Task directions
Retrieve every line of the data holding the word "Break".

Text-based hardware design files
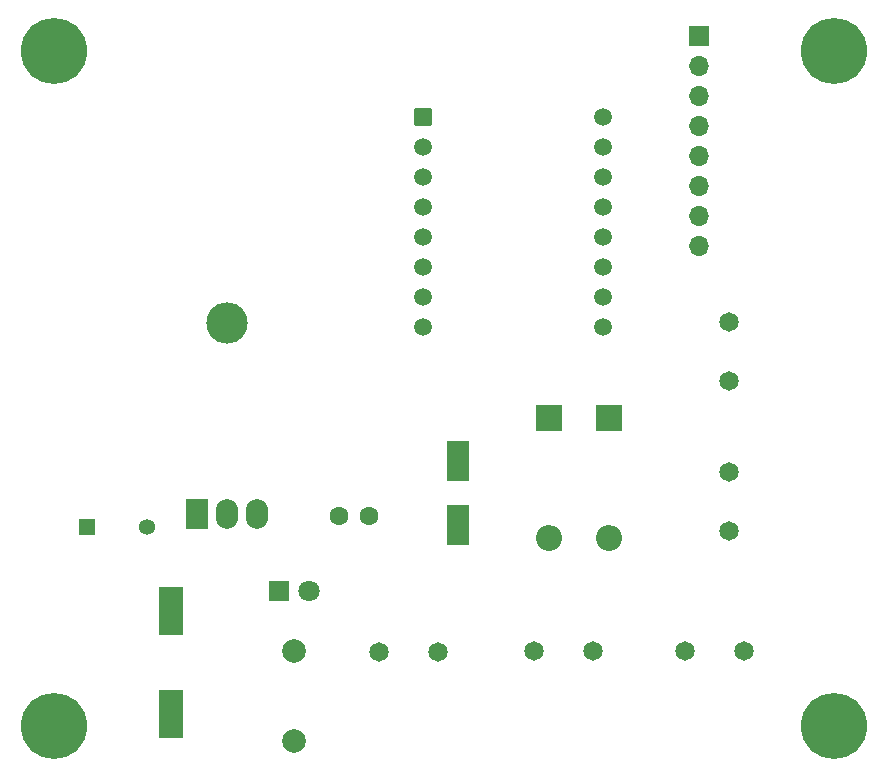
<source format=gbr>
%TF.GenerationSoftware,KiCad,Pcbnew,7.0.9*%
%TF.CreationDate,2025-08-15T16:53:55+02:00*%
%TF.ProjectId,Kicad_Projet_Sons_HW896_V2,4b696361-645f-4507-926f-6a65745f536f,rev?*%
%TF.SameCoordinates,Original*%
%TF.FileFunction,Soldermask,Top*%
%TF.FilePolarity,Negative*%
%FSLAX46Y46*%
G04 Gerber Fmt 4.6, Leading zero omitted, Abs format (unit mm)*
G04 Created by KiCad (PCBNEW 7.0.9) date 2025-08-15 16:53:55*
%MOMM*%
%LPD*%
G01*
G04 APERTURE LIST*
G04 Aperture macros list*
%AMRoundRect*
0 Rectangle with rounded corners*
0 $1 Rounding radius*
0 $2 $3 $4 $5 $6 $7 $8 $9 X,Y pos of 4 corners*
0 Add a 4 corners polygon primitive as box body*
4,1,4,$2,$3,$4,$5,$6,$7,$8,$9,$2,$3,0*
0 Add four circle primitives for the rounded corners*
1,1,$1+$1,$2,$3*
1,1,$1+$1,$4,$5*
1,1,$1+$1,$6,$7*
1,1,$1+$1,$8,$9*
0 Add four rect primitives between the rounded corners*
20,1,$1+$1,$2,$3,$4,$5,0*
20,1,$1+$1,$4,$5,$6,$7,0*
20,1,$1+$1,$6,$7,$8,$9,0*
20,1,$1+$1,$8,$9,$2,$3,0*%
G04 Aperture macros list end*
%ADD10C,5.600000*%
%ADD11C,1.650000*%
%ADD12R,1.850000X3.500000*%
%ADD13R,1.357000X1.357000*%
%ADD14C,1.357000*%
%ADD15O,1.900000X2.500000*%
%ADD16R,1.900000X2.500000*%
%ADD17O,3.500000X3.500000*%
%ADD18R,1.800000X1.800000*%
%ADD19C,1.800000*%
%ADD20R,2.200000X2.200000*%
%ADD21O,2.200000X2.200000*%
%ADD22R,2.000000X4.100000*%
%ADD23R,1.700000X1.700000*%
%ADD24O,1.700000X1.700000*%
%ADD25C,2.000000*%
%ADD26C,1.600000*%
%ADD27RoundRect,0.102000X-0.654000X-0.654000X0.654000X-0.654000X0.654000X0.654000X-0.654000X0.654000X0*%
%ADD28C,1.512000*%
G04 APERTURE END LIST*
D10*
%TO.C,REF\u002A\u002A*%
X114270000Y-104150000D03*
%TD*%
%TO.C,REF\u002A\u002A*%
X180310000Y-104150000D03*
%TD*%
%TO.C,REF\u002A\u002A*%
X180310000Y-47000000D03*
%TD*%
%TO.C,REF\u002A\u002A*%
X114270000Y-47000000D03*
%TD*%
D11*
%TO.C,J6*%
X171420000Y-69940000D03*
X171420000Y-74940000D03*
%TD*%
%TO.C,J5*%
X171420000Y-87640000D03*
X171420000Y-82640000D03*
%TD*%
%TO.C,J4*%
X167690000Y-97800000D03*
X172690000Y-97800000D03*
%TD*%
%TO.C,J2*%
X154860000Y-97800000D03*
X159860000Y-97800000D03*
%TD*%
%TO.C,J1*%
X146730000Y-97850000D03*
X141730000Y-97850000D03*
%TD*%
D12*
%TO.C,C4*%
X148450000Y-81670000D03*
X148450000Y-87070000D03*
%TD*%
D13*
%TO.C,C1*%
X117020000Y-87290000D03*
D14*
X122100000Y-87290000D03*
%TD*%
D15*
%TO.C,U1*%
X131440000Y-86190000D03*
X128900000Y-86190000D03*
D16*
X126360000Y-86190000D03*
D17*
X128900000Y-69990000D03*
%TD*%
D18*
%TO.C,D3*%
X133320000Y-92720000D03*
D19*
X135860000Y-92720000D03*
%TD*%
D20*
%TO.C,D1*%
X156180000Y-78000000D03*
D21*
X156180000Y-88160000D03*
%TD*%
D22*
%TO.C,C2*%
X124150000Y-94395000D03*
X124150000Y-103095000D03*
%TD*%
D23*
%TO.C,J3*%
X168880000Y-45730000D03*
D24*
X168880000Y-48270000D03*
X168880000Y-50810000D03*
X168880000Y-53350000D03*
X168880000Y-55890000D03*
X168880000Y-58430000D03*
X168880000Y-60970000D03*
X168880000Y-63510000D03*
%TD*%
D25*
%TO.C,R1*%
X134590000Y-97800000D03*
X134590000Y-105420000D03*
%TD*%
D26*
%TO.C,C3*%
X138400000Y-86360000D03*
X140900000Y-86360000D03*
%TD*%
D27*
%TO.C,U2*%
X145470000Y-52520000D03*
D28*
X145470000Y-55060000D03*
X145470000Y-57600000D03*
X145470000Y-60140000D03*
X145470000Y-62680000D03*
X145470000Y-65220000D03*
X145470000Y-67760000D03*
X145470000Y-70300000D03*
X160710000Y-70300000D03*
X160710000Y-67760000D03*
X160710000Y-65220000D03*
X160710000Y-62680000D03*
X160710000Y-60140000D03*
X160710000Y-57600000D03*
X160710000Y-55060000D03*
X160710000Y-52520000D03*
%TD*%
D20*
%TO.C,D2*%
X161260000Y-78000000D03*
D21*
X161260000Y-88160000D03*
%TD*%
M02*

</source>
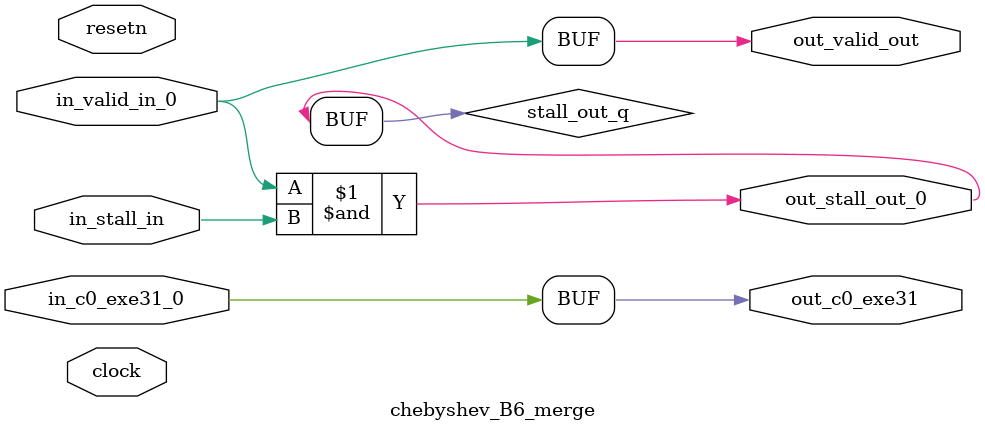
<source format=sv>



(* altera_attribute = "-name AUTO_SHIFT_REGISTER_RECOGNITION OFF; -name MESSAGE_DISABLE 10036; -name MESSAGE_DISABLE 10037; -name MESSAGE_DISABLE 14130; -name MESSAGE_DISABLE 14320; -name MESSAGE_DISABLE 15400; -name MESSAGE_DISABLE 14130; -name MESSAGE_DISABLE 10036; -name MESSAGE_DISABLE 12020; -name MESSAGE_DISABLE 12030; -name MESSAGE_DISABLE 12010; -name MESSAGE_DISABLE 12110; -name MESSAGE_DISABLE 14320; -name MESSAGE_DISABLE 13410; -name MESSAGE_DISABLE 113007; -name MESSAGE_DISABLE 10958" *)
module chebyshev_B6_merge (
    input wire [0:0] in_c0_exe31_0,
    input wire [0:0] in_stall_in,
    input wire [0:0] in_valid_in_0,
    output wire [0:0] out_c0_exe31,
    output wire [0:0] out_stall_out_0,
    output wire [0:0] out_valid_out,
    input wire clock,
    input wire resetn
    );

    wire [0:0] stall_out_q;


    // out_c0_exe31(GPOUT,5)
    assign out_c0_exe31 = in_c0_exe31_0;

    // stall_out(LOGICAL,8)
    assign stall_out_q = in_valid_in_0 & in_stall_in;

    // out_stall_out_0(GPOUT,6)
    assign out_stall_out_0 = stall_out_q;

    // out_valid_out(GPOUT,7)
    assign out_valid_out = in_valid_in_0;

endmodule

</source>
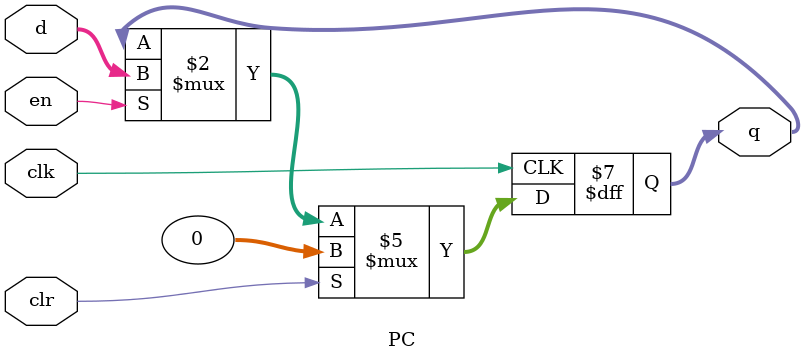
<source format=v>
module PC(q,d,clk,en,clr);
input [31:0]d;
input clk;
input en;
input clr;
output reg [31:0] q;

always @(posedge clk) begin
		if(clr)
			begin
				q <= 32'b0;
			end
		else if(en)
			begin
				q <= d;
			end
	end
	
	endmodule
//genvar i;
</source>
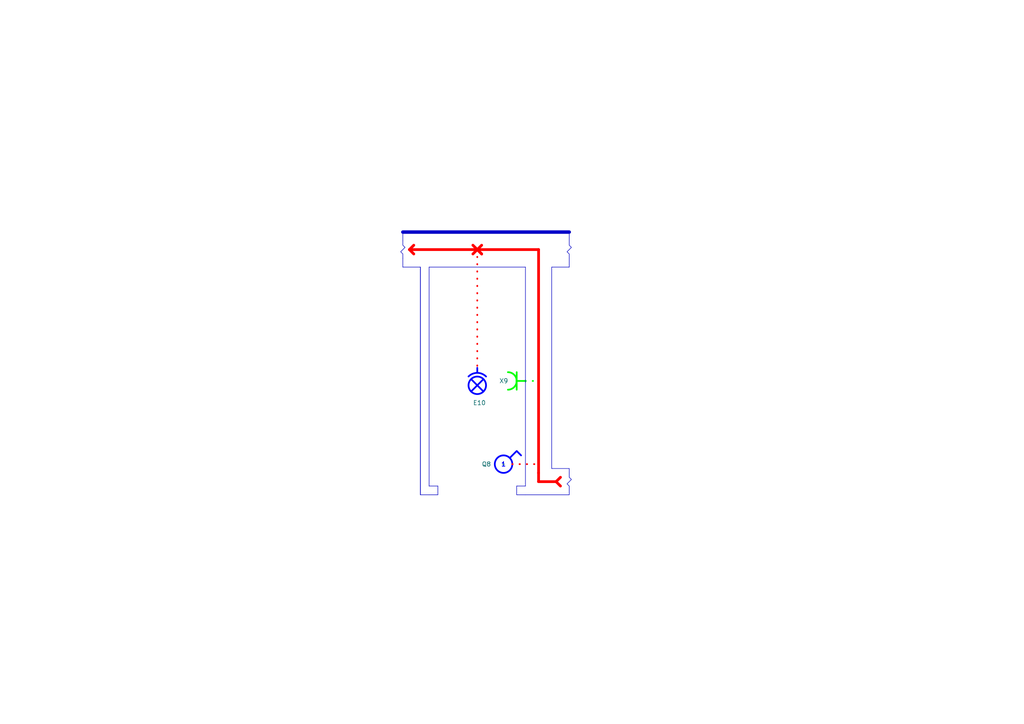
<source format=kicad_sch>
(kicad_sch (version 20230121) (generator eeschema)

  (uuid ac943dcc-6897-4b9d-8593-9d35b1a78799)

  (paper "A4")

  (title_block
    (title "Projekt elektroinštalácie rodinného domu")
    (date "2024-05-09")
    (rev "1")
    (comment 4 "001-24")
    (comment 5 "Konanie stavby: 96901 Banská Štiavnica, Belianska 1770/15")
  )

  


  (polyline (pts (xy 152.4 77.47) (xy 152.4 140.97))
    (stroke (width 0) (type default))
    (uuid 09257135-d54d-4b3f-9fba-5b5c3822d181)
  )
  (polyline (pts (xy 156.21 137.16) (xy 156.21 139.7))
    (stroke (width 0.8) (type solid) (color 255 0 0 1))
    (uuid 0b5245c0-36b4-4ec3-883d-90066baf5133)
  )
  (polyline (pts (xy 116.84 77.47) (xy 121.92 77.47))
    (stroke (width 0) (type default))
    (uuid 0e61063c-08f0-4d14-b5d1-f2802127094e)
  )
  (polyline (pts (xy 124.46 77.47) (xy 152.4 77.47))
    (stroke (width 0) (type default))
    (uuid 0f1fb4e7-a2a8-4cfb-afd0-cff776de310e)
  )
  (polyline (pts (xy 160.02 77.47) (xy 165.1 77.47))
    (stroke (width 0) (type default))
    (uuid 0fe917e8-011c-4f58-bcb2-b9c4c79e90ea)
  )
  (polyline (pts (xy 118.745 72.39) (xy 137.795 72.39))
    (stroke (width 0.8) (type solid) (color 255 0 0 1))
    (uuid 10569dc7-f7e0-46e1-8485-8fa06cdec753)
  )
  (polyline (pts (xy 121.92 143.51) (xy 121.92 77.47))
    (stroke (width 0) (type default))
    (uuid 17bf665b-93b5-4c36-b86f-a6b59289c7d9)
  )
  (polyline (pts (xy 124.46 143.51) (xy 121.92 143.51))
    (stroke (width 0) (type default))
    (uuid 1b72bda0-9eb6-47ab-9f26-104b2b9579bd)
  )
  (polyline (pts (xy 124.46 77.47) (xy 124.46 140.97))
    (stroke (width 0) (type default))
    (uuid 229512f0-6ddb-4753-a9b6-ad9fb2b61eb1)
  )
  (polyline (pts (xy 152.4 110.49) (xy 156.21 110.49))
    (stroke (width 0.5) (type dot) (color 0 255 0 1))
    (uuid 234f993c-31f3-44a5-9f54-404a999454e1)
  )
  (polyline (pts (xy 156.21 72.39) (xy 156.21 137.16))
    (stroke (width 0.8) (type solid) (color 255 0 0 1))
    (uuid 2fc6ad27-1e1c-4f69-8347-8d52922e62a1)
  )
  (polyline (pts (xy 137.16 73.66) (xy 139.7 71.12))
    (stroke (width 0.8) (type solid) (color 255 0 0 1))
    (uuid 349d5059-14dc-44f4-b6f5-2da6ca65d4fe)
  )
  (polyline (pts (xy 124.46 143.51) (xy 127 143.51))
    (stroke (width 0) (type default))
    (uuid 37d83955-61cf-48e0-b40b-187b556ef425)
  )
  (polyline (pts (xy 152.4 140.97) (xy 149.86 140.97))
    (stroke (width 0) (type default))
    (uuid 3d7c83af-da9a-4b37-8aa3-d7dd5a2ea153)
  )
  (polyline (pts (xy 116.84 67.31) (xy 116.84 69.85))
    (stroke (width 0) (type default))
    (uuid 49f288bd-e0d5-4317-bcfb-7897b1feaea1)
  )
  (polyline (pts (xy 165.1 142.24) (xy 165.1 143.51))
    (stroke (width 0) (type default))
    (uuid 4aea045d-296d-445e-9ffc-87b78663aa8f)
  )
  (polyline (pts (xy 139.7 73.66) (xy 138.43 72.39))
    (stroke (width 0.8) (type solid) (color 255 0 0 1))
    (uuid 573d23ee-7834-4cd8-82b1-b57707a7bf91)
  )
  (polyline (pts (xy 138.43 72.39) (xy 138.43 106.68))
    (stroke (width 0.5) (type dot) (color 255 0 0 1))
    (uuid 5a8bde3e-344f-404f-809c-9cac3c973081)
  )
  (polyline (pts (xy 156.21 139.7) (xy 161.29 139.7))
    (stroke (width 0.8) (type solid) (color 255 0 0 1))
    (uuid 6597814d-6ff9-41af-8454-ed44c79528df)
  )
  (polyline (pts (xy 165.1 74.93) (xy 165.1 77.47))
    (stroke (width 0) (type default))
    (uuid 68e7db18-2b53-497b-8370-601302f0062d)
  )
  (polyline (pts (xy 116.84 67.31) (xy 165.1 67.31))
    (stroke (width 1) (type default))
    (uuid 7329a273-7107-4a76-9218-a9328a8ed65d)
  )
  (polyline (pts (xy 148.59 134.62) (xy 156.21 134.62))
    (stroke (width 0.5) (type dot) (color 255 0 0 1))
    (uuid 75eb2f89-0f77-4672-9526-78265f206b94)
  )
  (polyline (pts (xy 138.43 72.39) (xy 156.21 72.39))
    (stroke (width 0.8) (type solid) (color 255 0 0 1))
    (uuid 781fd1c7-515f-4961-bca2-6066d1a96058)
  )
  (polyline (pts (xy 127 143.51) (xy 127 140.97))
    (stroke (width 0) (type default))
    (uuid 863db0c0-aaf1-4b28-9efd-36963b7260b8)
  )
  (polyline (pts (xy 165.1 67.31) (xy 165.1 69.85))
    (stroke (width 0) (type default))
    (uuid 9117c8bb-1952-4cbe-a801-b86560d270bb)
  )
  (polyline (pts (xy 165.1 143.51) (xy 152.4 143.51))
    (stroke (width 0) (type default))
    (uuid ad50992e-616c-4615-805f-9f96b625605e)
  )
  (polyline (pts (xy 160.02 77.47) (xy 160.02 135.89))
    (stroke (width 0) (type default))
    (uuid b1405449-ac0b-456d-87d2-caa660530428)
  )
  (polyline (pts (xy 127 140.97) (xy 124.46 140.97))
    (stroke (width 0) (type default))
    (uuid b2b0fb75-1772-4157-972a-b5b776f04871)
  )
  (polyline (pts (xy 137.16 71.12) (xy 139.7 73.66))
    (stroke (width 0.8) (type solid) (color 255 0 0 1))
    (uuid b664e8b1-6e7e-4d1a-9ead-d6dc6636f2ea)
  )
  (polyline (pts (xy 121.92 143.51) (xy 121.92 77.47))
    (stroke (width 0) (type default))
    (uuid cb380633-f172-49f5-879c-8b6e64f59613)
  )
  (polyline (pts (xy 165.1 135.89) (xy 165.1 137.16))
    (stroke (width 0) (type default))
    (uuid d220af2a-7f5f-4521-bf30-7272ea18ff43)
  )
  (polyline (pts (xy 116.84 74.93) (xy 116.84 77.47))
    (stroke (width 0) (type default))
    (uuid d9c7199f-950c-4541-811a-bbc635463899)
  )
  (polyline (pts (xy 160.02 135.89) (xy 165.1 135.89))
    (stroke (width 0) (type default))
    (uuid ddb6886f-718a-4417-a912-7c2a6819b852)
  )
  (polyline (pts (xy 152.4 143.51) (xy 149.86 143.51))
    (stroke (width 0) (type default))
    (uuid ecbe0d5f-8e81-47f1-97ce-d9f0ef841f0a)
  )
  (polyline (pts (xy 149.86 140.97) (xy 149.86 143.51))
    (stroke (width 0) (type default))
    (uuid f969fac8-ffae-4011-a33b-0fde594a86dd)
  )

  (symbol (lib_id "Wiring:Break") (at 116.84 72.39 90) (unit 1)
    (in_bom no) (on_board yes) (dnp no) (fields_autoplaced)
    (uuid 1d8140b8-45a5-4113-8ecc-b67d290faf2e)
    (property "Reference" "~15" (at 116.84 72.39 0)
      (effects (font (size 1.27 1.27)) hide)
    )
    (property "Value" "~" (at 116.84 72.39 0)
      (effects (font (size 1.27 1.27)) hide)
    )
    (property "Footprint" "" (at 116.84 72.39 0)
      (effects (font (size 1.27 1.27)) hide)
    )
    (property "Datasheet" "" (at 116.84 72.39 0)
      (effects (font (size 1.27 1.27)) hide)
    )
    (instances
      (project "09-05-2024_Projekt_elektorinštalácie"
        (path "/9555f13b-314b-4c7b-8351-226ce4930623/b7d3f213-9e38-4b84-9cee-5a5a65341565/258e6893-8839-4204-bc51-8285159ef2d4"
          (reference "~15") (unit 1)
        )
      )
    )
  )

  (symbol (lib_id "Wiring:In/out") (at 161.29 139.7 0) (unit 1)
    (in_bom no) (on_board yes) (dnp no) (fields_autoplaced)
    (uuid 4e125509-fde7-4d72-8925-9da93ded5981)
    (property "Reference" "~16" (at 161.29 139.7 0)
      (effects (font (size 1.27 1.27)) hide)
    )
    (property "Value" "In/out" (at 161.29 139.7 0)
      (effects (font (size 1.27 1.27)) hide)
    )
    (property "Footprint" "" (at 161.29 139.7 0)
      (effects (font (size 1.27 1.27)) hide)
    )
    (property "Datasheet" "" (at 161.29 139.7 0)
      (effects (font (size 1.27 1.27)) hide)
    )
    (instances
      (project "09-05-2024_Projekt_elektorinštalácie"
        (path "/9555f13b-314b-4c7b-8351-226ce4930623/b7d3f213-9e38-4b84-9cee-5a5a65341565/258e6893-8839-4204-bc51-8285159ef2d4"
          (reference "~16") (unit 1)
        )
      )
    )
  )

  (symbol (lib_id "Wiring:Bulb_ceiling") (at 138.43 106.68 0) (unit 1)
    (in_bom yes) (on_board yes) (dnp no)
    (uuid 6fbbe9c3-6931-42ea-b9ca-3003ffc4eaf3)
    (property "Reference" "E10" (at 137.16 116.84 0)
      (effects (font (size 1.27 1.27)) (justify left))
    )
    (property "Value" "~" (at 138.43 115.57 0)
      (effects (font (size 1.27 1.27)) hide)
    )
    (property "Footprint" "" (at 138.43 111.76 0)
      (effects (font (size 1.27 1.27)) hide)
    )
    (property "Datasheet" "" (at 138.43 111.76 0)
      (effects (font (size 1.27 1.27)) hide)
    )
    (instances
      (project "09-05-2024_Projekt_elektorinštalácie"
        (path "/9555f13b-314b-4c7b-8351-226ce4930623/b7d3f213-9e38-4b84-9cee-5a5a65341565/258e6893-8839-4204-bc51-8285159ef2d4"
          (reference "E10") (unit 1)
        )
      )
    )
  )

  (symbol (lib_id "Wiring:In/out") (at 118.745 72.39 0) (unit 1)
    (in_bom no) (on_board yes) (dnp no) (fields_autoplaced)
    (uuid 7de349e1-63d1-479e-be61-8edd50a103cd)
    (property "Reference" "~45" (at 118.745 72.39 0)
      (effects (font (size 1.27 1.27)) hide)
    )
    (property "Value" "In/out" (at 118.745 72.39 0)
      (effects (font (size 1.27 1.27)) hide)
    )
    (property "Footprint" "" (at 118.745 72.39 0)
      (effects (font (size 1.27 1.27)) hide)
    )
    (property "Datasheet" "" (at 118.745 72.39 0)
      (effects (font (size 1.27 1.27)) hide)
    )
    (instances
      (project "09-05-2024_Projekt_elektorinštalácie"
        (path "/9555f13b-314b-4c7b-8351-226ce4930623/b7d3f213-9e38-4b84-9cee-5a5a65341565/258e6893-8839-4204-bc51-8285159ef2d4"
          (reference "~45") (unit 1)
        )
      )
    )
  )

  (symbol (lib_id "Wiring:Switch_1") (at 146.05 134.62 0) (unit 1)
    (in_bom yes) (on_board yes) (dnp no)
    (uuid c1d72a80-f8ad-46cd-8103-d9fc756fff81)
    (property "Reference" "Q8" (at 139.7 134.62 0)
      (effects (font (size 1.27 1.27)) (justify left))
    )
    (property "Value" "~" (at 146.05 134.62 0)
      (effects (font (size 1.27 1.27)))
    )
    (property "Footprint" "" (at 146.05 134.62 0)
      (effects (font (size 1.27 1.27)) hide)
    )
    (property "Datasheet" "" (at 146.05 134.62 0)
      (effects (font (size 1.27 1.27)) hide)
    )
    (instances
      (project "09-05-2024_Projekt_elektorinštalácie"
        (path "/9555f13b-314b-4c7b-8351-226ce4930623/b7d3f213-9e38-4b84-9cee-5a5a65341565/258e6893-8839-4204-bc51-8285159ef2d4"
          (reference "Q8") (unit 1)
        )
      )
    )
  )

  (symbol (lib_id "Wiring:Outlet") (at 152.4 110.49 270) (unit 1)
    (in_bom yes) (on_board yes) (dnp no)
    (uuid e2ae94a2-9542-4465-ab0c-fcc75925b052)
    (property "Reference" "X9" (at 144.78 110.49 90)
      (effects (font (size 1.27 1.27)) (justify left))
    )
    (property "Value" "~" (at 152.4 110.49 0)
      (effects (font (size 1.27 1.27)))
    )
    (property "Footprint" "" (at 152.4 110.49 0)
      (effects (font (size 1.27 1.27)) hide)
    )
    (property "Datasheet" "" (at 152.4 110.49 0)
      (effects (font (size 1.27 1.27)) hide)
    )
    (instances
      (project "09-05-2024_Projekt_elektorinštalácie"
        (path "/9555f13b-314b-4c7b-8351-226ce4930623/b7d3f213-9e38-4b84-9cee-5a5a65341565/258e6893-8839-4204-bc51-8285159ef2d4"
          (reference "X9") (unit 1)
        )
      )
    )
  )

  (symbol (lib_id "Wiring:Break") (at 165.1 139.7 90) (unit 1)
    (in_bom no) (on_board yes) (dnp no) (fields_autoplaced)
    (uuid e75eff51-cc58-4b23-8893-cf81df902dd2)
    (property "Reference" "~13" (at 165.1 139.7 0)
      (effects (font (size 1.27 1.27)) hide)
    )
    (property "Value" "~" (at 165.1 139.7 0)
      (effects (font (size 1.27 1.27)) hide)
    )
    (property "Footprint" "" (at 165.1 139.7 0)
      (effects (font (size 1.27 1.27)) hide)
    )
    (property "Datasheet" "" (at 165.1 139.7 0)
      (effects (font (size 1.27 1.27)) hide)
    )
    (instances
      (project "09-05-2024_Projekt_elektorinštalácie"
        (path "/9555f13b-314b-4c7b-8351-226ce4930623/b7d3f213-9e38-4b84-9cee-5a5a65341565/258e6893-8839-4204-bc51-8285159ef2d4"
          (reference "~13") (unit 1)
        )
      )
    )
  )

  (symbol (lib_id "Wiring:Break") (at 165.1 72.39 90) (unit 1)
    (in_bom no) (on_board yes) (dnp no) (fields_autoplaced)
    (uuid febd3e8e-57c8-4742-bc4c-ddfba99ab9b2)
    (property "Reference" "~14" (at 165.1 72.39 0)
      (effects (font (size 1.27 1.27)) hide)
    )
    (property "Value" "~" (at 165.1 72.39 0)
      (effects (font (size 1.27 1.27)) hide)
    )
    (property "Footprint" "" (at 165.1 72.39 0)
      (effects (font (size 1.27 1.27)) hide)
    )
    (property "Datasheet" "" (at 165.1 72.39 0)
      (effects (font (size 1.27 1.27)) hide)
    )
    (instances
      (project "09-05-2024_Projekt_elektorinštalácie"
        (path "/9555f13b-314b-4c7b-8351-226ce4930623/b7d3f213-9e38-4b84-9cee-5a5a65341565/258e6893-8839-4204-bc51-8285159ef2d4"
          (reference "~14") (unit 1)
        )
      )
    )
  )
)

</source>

Written answer
  (symbol (lib_id "Wiring:Break") (at 116.84 72.39 90) (unit 1)
  (symbol (lib_id "Wiring:Break") (at 165.1 139.7 90) (unit 1)
  (symbol (lib_id "Wiring:Break") (at 165.1 72.39 90) (unit 1)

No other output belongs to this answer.